How One Farm is Harnessing Waste to Improve Soil Health and Put the Best Mushrooms on Your Pizza
The growers at Mother Earth Organic Mushrooms are part of an awesome cycle of care
By Ryan Riddle, MS
When you take a bite of a hot slice of California Pizza Kitchen’s Mushroom and Green Onion pizza, you’re surely not thinking of mushroom farms, organic soil and sustainability.
Next time, perhaps you will.
What you might not know is that those mushrooms, and the farmers who grow them at the Pennsylvania-based Mother Earth Organic Mushrooms, are part of an awesome cycle of care that supports organic farms throughout the East Coast. Nestlé values the farm’s high-quality mushrooms, their rich flavor and the nutritional boost they provide — but we also seek out partners like Mother Earth to create shared value that goes beyond the products we create.

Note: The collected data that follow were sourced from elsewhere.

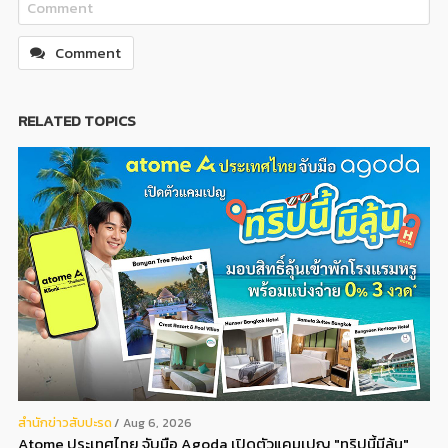
Comment
RELATED TOPICS
สํานักข่าวสับปะรด
Aug 6, 2026
Atome ประเทศไทย จับมือ Agoda เปิดตัวแคมเปญ "ทริปนี้มีลุ้น"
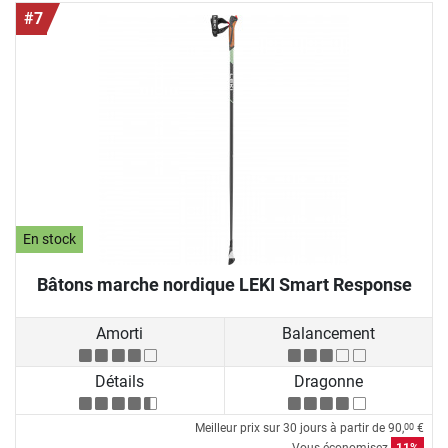
#7
En stock
Bâtons marche nordique LEKI Smart Response
Amorti
Balancement
Détails
Dragonne
Meilleur prix sur 30 jours à partir de
90,
€
00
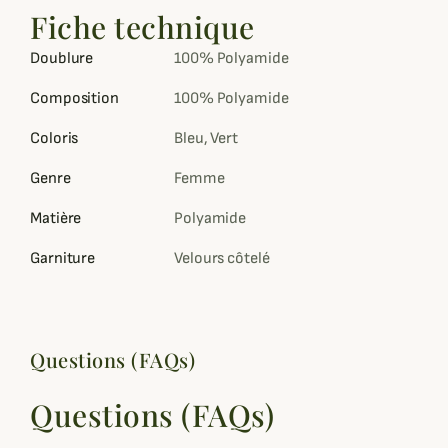
Fiche technique
Doublure
100% Polyamide
Composition
100% Polyamide
Coloris
Bleu, Vert
Genre
Femme
Matière
Polyamide
Garniture
Velours côtelé
Questions (FAQs)
Questions (FAQs)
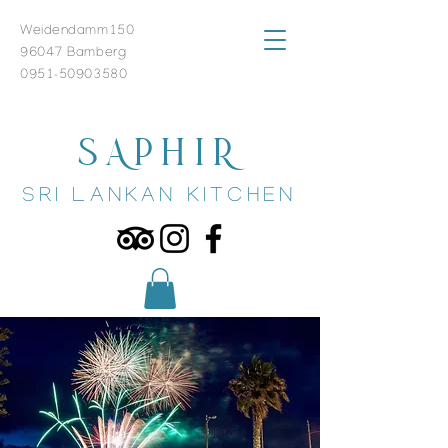
Weidendamm150
96047 Bamberg
0951-50903580
SAPHIR
SRI LANKAN KITCHEN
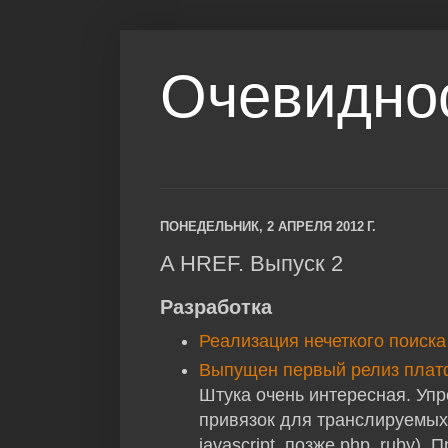
Очевидно
ПОНЕДЕЛЬНИК, 2 АПРЕЛЯ 2012 Г.
A HREF. Выпуск 2
Разработка
Реализация нечеткого поиска
Выпущен первый релиз платф
Штука очень интересная. Уп
привязок для транслируемых 
javascript, позже php, ruby).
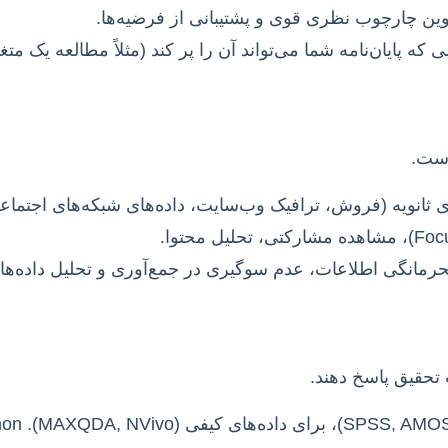
ه پایان‌نامه شما می‌تواند آن را پر کند (مثلاً مطالعه یک م
است.
ی ثانویه (فروش، ترافیک وب‌سایت، داده‌های شبکه‌های اجتماع
انگی اطلاعات، عدم سوگیری در جمع‌آوری و تحلیل داده‌ها.
 تحقیق پاسخ دهند.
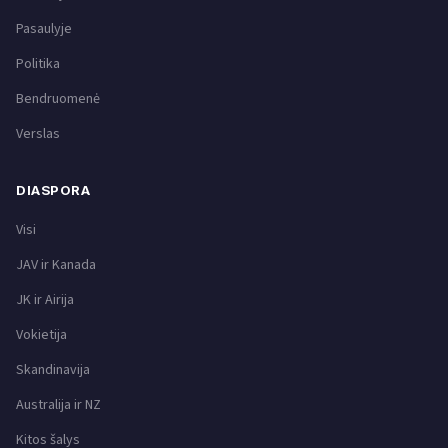
Pasaulyje
Politika
Bendruomenė
Verslas
DIASPORA
Visi
JAV ir Kanada
JK ir Airija
Vokietija
Skandinavija
Australija ir NZ
Kitos šalys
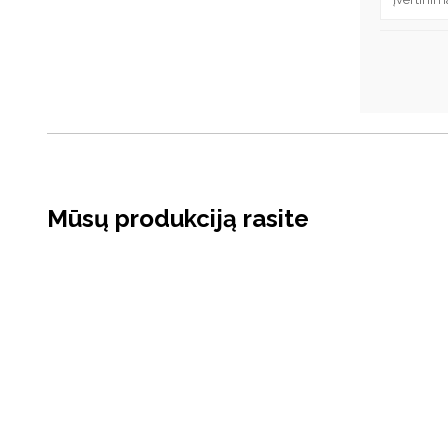
Mūsų produkciją rasite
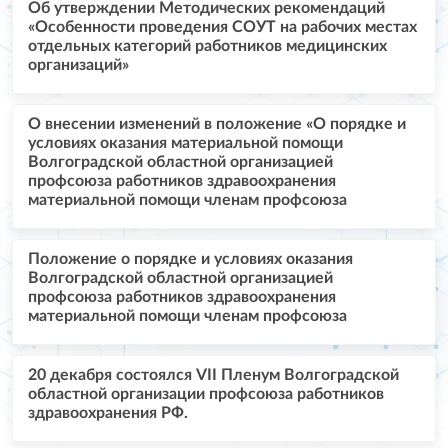
Об утверждении Методических рекомендаций
«Особенности проведения СОУТ на рабочих местах
отдельных категорий работников медицинских
организаций»
О внесении изменений в положение «О порядке и
условиях оказания материальной помощи
Волгоградской областной организацией
профсоюза работников здравоохранения
материальной помощи членам профсоюза
Положение о порядке и условиях оказания
Волгоградской областной организацией
профсоюза работников здравоохранения
материальной помощи членам профсоюза
20 декабря состоялся VII Пленум Волгоградской
областной организации профсоюза работников
здравоохранения РФ.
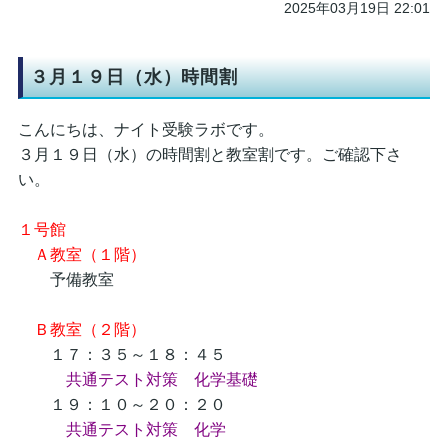
2025年03月19日 22:01
３月１９日（水）時間割
こんにちは、ナイト受験ラボです。
３月１９日（水）の時間割と教室割です。ご確認下さ
い。
１号館
Ａ教室（１階）
予備教室
Ｂ教室（２階）
１７：３５～１８：４５
共通テスト対策 化学基礎
１９：１０～２０：２０
共通テスト対策 化学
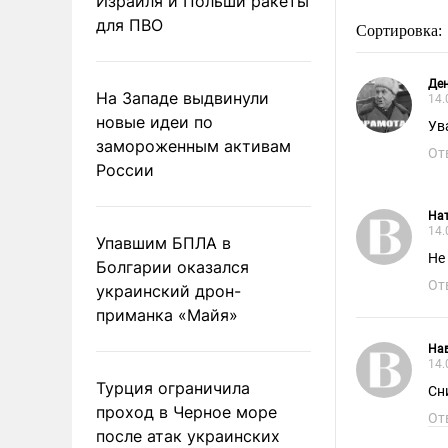
Израиля и Польши ракеты
для ПВО
Сортировка:
Ден
На Западе выдвинули
14.
новые идеи по
Ув
замороженным активам
От
России
На
14.
Упавшим БПЛА в
Не
Болгарии оказался
От
украинский дрон-
приманка «Майя»
На
14.
Турция ограничила
Сн
проход в Черное море
От
после атак украинских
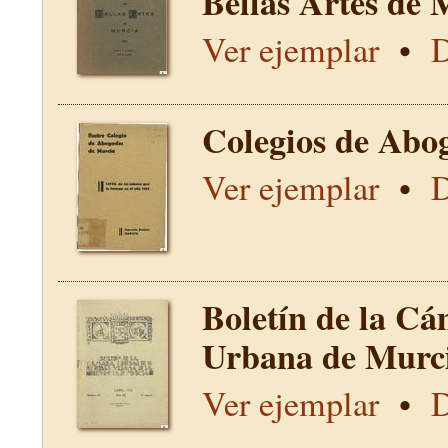
Bellas Artes de 
Ver ejemplar
•
D
Colegios de Abo
Ver ejemplar
•
D
Boletín de la Cá
Urbana de Murci
Ver ejemplar
•
D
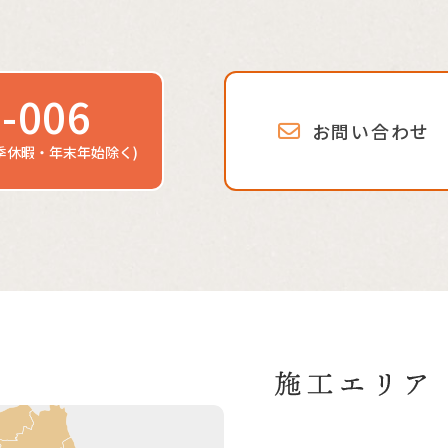
-006
お問い合わせ
季休暇・年末年始除く)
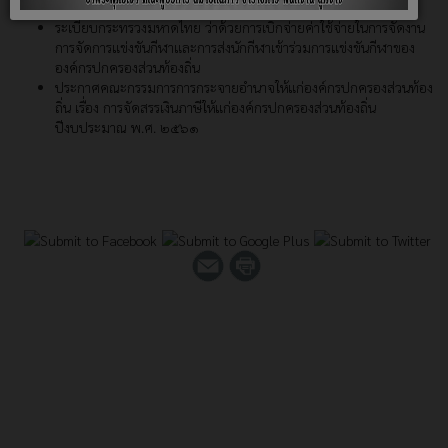
ปกครองส่วนท้องถิ่น (ฉบับที่ ๓) พ.ศ. ๒๕๖๑
ระเบียบกระทรวงมหาดไทย ว่าด้วยการเบิกจ่ายค่าใช้จ่ายในการจัดงาน
การจัดการแข่งขันกีฬาและการส่งนักกีฬาเข้าร่วมการแข่งขันกีฬาของ
องค์กรปกครองส่วนท้องถิ่น
ประกาศคณะกรรมการการกระจายอำนาจให้แก่องค์กรปกครองส่วนท้อง
ถิ่น เรื่อง การจัดสรรเงินภาษีให้แก่องค์กรปกครองส่วนท้องถิ่น
ปีงบประมาณ พ.ศ. ๒๕๖๑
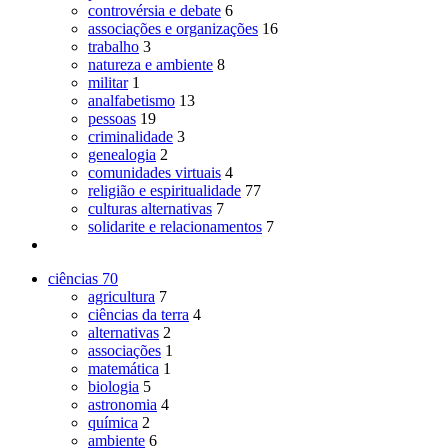
controvérsia e debate
6
associações e organizações
16
trabalho
3
natureza e ambiente
8
militar
1
analfabetismo
13
pessoas
19
criminalidade
3
genealogia
2
comunidades virtuais
4
religião e espiritualidade
77
culturas alternativas
7
solidarite e relacionamentos
7
ciências
70
agricultura
7
ciências da terra
4
alternativas
2
associações
1
matemática
1
biologia
5
astronomia
4
química
2
ambiente
6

Meghan Klotzbach, part of the sixth-generation of her family to grow mushrooms at Mother Earth, explained the cycle begins with developing a compost that the mushrooms will be grown in. The compost consists of waste materials from other farms, such as hay, straw, cottonseed hulls, corncobs, chicken litter and horse manure.
Developing this compost, called a substrate, benefits farmers, helps to decrease landfill use and produces healthy, tasty mushrooms.
“We’re paying them for waste materials, giving them added income so they can keep growing their business, and keeping waste out of the landfill,” she said.